Muertos de segunda categoría

Según un reciente informe de la OMS, el tabaco mata cada año a más de cinco millones de personas, cifra superior a la que resulta de sumar las que causan el sida, la malaria y la tuberculosis. Para 2030 dicha cifra puede ser de ocho millones de personas al año, y llegar hasta Mil millones en total en el siglo XXI. Asimismo se destaca el notable incremento de las defunciones entre los fumadores pasivos, que se cifran en seiscientas mil  al año.

Curiosamente, por estos muertos nadie se pone lazos, ni rojos, ni azules, ni verdes; nadie enciende velas; nadie convoca concentraciones silenciosas. Son muertos de segunda categoría.

Y cuando el gobierno, en estricto cumplimiento de su obligación de velar por la salud pública, adopta una medida que corrigiendo el gran error cometido por la legislación ahora vigente comporta la prohibición total del tabaco en los lugares públicos que no sean al aire libre, la respuesta de algunos es el victimismo y la apelación a la libertad individual, acompañado de la pregunta, dicha con la boca pequeña ¿si el tabaco es tan malo por qué no lo prohiben? (me gustaría ver qué dirían si así se hiciera)

Como si su derecho a fumar o no fumar (que no discuto, aunque en ocasiones me cueste entender) fuera de mayor rango que el derecho a la salud de los que no tienen ese hábito y pudiera imponerse sobre él. No se trata, no, de un ataque a los fumadores activos, sinó de una defensa de los que no lo son. Y es que, como se indica en el Informe de la OMS sobre la epidemia mundial de tabaquismo (2008), que incluye el plan de medidas conocido como MPOWER :

La prohibición absoluta de fumar en todos los ambientes interiores es la única intervención que permite proteger eficazmente a las personas de los daños acarreados por el humo de segunda mano.

La eficacia de las leyes sobre entornos libres de humo queda muy debilitada o totalmente eliminada si se permite fumar en áreas designadas.
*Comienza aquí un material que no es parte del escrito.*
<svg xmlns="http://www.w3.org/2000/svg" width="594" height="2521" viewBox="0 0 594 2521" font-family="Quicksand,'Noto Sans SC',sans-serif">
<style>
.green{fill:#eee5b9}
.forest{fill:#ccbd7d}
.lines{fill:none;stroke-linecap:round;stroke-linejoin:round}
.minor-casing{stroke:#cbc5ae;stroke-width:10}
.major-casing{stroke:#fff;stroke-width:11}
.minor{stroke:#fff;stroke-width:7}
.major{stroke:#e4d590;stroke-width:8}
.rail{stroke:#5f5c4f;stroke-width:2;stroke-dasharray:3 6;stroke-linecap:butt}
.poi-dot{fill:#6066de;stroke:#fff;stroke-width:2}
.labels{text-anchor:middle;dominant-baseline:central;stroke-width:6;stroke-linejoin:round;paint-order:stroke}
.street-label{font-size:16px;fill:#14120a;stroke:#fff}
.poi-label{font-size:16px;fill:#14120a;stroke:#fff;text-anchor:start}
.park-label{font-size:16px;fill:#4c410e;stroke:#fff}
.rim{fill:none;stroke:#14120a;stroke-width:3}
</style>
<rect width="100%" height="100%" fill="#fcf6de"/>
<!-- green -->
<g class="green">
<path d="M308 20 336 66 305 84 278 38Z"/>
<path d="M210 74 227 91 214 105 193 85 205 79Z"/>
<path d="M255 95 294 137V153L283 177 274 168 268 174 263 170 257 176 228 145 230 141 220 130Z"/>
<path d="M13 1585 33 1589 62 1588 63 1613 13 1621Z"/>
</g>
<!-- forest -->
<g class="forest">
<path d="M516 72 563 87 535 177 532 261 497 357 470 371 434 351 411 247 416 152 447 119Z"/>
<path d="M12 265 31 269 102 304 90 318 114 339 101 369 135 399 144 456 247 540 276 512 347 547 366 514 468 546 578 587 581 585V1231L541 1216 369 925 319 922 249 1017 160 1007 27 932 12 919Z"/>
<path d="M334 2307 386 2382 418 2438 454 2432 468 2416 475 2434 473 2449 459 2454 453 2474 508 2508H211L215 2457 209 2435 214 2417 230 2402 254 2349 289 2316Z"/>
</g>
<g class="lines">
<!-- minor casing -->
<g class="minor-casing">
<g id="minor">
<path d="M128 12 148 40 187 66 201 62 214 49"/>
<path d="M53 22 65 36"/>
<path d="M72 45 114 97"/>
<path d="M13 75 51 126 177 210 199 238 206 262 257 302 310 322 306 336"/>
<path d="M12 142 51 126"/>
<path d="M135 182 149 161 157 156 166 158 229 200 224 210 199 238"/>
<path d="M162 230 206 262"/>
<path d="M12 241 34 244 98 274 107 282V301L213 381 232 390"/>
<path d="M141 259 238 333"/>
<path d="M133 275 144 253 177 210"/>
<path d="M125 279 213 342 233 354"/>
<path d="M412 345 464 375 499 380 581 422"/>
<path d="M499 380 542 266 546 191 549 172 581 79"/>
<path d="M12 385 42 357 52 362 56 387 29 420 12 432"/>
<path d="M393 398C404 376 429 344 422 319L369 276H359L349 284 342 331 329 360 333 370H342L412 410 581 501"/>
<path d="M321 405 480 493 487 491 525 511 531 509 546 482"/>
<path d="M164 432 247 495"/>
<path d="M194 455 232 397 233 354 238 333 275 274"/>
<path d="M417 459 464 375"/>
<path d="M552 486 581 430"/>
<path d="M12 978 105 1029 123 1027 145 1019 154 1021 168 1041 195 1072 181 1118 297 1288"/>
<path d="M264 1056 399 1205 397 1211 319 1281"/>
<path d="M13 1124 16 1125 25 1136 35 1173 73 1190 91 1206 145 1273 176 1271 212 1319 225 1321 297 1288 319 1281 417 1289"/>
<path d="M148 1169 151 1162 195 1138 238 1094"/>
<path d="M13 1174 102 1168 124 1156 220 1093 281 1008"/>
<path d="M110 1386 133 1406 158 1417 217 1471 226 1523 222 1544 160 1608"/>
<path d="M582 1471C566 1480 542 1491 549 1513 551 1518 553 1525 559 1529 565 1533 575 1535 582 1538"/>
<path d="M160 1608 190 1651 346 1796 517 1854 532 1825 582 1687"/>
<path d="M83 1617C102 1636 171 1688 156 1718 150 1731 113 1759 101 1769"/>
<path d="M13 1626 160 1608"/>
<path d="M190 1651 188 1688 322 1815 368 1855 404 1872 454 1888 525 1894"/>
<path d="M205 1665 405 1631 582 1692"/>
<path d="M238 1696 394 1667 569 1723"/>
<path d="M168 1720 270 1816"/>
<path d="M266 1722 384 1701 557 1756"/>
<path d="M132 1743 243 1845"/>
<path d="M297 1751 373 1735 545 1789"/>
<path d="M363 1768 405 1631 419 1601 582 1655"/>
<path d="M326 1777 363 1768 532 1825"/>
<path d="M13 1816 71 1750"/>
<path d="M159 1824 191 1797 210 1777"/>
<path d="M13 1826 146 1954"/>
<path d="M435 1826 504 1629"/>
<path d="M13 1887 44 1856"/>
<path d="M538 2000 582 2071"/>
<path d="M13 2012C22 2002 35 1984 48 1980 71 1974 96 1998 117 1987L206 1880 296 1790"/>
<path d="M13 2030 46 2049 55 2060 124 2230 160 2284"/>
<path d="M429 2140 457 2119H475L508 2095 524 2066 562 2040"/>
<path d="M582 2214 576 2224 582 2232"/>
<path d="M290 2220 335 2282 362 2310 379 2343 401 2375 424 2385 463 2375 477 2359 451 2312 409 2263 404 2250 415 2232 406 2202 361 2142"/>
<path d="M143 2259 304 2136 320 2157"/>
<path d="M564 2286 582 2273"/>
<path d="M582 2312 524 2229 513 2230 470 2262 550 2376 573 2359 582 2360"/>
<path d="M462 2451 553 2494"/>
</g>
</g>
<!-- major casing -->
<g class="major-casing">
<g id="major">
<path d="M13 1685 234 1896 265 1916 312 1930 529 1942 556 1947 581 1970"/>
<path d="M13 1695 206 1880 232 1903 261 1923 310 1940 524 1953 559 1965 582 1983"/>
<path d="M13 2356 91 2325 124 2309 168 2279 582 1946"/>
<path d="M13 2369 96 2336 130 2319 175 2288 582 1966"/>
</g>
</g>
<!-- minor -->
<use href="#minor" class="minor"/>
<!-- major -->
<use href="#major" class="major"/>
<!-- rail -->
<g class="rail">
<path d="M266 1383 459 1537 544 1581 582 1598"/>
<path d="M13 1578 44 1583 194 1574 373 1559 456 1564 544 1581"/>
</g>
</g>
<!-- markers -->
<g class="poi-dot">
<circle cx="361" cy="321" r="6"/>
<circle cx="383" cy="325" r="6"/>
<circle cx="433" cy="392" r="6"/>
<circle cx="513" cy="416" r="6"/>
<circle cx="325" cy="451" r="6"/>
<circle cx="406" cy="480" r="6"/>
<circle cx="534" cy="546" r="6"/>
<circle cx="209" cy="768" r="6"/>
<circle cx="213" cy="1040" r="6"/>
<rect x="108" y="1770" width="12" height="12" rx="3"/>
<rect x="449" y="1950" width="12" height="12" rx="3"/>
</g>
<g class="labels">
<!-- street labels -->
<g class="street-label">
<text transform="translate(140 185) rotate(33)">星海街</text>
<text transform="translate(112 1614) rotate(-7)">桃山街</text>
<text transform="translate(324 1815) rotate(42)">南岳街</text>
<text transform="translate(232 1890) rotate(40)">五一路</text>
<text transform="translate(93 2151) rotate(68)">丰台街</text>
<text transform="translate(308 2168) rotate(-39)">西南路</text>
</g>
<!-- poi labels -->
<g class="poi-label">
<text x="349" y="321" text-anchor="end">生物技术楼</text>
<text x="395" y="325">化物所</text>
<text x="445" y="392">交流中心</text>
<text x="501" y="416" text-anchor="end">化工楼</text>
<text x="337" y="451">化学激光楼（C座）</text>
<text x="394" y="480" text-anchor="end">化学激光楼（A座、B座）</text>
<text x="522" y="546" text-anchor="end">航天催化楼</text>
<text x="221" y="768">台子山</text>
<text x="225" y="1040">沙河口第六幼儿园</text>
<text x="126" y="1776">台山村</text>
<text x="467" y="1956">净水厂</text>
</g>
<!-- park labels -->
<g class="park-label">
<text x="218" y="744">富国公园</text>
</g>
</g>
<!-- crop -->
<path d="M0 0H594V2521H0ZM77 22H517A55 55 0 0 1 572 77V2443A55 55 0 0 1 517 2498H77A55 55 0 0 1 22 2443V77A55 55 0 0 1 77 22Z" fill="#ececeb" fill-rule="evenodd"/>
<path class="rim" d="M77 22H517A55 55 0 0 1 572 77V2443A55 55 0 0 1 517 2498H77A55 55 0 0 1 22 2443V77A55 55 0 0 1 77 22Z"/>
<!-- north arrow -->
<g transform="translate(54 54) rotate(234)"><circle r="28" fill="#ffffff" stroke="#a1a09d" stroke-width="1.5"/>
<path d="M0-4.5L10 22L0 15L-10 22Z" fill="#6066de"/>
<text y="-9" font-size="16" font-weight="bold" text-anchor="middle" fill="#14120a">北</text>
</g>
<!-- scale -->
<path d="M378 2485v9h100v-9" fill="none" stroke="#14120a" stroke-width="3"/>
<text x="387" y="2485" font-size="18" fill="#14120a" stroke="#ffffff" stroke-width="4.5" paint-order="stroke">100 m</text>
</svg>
El objetivo principal de establecer lugares de trabajo sin humo es proteger la salud de los trabajadores. Los propietarios de los negocios están obligados a proporcionar un entorno laboral seguro a sus empleados. Por consiguiente, deben asumir la mayor parte de la responsabilidad de velar por que sus respectivos establecimientos se mantengan libres de humo.

Dicho informe, cuya lectura recomiendo, indica además que las medidas que establecen espacios libres de humo no tienen efectos económicos adversos, y que las leyes que establecen la prohibición de fumar en lugares públicos gozan de gran aceptación en los países dónde se han promulgado, pese a los malos augurios que se formulaban desde ciertos sectores en países de gran tradición fumadora en esos lugares públicos, como por ejemplo Irlanda. ¿Vamos a ser menos?